The tagged codes for the various other lymphomas and complications like pneumonia and septicemia were grouped and each quarter year was coded to reflect this information (step 8). A production view was then constructed (step 9). It was decided to focus attention on cases of AML first diagnosed in 2003 and 2004 so that there was a long enough look back time to identify the first diagnosis and be able to guarantee two years of follow up and survival information (step 10).

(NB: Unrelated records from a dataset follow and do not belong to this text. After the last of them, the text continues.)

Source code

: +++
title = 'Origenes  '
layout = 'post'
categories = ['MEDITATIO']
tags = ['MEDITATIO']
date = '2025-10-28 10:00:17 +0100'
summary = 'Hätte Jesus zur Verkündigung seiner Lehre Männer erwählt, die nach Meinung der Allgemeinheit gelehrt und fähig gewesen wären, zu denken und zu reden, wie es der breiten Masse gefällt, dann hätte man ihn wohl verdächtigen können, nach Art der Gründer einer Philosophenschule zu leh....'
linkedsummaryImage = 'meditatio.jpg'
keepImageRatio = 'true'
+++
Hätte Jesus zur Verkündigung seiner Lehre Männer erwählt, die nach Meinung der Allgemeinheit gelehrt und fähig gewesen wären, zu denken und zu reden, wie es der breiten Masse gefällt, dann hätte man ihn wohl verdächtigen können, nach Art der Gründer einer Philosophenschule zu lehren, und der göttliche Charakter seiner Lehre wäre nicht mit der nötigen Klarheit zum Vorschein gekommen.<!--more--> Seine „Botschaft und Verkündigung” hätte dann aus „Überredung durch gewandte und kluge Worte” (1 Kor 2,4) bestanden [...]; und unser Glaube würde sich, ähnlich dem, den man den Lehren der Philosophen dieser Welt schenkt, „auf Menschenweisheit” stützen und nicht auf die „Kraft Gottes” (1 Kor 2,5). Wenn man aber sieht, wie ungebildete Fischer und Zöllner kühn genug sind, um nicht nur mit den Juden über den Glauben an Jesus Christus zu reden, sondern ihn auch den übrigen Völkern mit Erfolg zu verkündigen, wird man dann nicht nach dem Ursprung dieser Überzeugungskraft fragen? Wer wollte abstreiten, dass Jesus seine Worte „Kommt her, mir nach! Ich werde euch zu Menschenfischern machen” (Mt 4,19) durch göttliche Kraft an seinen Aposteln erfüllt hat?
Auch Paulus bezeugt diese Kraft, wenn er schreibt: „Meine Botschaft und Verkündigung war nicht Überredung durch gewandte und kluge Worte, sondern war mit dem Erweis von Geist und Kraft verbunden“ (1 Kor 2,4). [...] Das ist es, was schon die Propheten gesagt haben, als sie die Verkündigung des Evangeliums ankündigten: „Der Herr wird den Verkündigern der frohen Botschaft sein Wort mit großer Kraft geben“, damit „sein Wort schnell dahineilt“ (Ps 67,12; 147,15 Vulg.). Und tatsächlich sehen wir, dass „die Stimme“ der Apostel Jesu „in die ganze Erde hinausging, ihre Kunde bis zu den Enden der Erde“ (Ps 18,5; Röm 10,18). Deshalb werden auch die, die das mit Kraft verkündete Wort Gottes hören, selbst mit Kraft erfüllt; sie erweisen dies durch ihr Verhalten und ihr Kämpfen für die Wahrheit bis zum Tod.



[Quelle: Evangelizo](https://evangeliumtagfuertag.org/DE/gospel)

After excluding those whose first diagnosis of AML was not in 2003 or 2004, the study sample size was reduced to 1,767 subjects. Mortality was 49.3% at one-year post diagnosis and 60.4% at two-years post diagnosis. One-year mortality was greatly affected by other diseases influencing the subject’s health state. Those in the lowest severity quartile had 35% mortality at one year compared to 62% for those in the highest quartile. Similarly, those with no other lymphoma had half the one-year mortality as those with other lymphoma (31% vs. 62%, respectively). Combing these two factors we found a five-fold difference in one-year mortality between those in the lowest severity quartile with no other type of lymphoma (15%) compared to those in the highest severity quartile with other lymphoma (77%).

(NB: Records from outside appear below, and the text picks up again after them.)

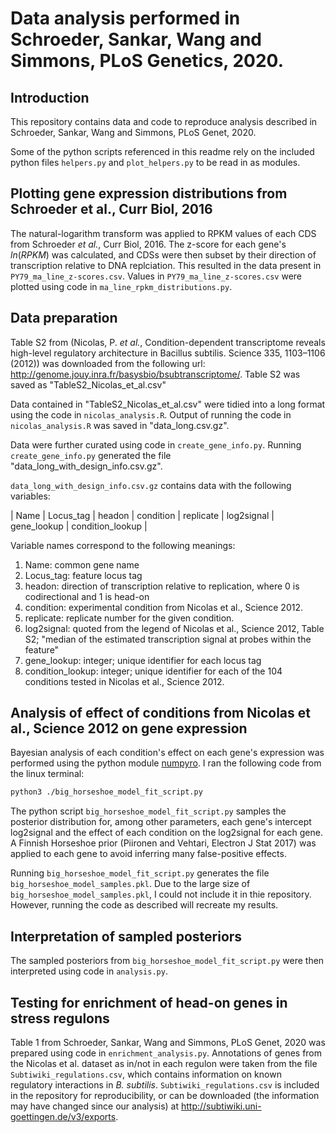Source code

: # Data analysis performed in Schroeder, Sankar, Wang and Simmons, PLoS Genetics, 2020.

## Introduction

This repository contains data and code to reproduce analysis described in
Schroeder, Sankar, Wang and Simmons, PLoS Genet, 2020.

Some of the python scripts referenced in this readme rely on the included python files `helpers.py` and `plot_helpers.py` to be read in as modules.

## Plotting gene expression distributions from Schroeder et al., Curr Biol, 2016

The natural-logarithm transform was applied to RPKM values of each CDS from Schroeder _et al._, Curr Biol, 2016. The z-score for each gene's $ln(RPKM)$ was calculated, and CDSs were then subset by their direction of transcription relative to DNA replciation. This resulted in the data present in `PY79_ma_line_z-scores.csv`. Values in `PY79_ma_line_z-scores.csv` were plotted using code in `ma_line_rpkm_distributions.py`.

## Data preparation

Table S2 from (Nicolas, P. _et al._, Condition-dependent transcriptome reveals high-level regulatory architecture in Bacillus subtilis. Science 335, 1103–1106 (2012)) was downloaded from the following url: http://genome.jouy.inra.fr/basysbio/bsubtranscriptome/. Table S2 was saved as "TableS2_Nicolas_et_al.csv"

Data contained in "TableS2_Nicolas_et_al.csv" were tidied into a long format using the code in `nicolas_analysis.R`. Output of running the code in `nicolas_analysis.R` was saved in "data_long.csv.gz".

Data were further curated using code in `create_gene_info.py`. Running `create_gene_info.py` generated the file "data_long_with_design_info.csv.gz".

`data_long_with_design_info.csv.gz` contains data with the following variables:

| Name | Locus_tag | headon | condition | replicate | log2signal | gene_lookup | condition_lookup |

Variable names correspond to the following meanings:

1. Name: common gene name
2. Locus_tag: feature locus tag
3. headon: direction of transcription relative to replication, where 0 is codirectional and 1 is head-on
4. condition: experimental condition from Nicolas et al., Science 2012.
5. replicate: replicate number for the given condition.
6. log2signal: quoted from the legend of Nicolas et al., Science 2012, Table S2; "median of the estimated transcription signal at probes within the feature"
7. gene_lookup: integer; unique identifier for each locus tag
8. condition_lookup: integer; unique identifier for each of the 104 conditions tested in Nicolas et al., Science 2012.

## Analysis of effect of conditions from Nicolas et al., Science 2012 on gene expression

Bayesian analysis of each condition's effect on each gene's expression was performed using the python module [numpyro](https://github.com/pyro-ppl/numpyro.git). I ran the following code from the linux terminal:

```bash
python3 ./big_horseshoe_model_fit_script.py
```

The python script `big_horseshoe_model_fit_script.py` samples the posterior distribution for, among other parameters, each gene's intercept log2signal and the effect of each condition on the log2signal for each gene. A Finnish Horseshoe prior (Piironen and Vehtari, Electron J Stat 2017) was applied to each gene to avoid inferring many false-positive effects.

Running `big_horseshoe_model_fit_script.py` generates the file `big_horseshoe_model_samples.pkl`. Due to the large size of `big_horseshoe_model_samples.pkl`, I could not include it in thie repository. However, running the code as described will recreate my results.

## Interpretation of sampled posteriors

The sampled posteriors from `big_horseshoe_model_fit_script.py` were then interpreted using code in `analysis.py`.

## Testing for enrichment of head-on genes in stress regulons

Table 1 from Schroeder, Sankar, Wang and Simmons, PLoS Genet, 2020 was prepared using code in `enrichment_analysis.py`. Annotations of genes from the Nicolas et al. dataset as in/not in each regulon were taken from the file `Subtiwiki_regulations.csv`, which contains information on known regulatory interactions in _B. subtilis_. `Subtiwiki_regulations.csv` is included in the repository for reproducibility, or can be downloaded (the information may have changed since our analysis) at http://subtiwiki.uni-goettingen.de/v3/exports.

The first year with AML, costs tripled the amount as the prior year on average ($39,132 vs. $12,641), with approximately two-thirds of that associated with hospital costs ($28,062). Complications were common in the population with 30% experiencing neutropenia, 35% with pneumonia, and 27% with a urinary tract infection in the first year with AML. Altogether these complications occurred in 60% of all patients, with costs more than three times higher for those with complications compared to those without ($55,490 vs. $14,374 respectively).
Bone marrow transplant is seen as a definitive therapy in AML for those that fail initial treatment. However, for this time frame it was a fairly rare treatment being used in only 1% (20 subjects) and with all but one transplant case being in subjects with the added complication of other lymphomas. Given the very small sample size, it was not surprising that there was no survival advantage for those with transplant; and given the very high one-year mortality, there was no time for transplant to show a benefit of lower resource use in the succeeding time frame. The cost of the transplant hospitalization was very high ($119,000), and with so few subjects surviving the first and second years there is no chance for the definitive treatment of AML with transplant to show economic value.
One of the original purposes in undertaking this case study was to see if AML would be a good target population to use in an economic evaluation of bone marrow transplant (BMT). The results indicate that both because of lower use of BMT and the very high mortality rate of those that have AML, especially those with the added burden of other lymphoma, there is no time for the advantage of definitively treating the cancer to show economic value in reduced complications and obviating the need to other cancer therapy later. Other cancer types with better survival should be looked into for candidates that can more easily show economic value.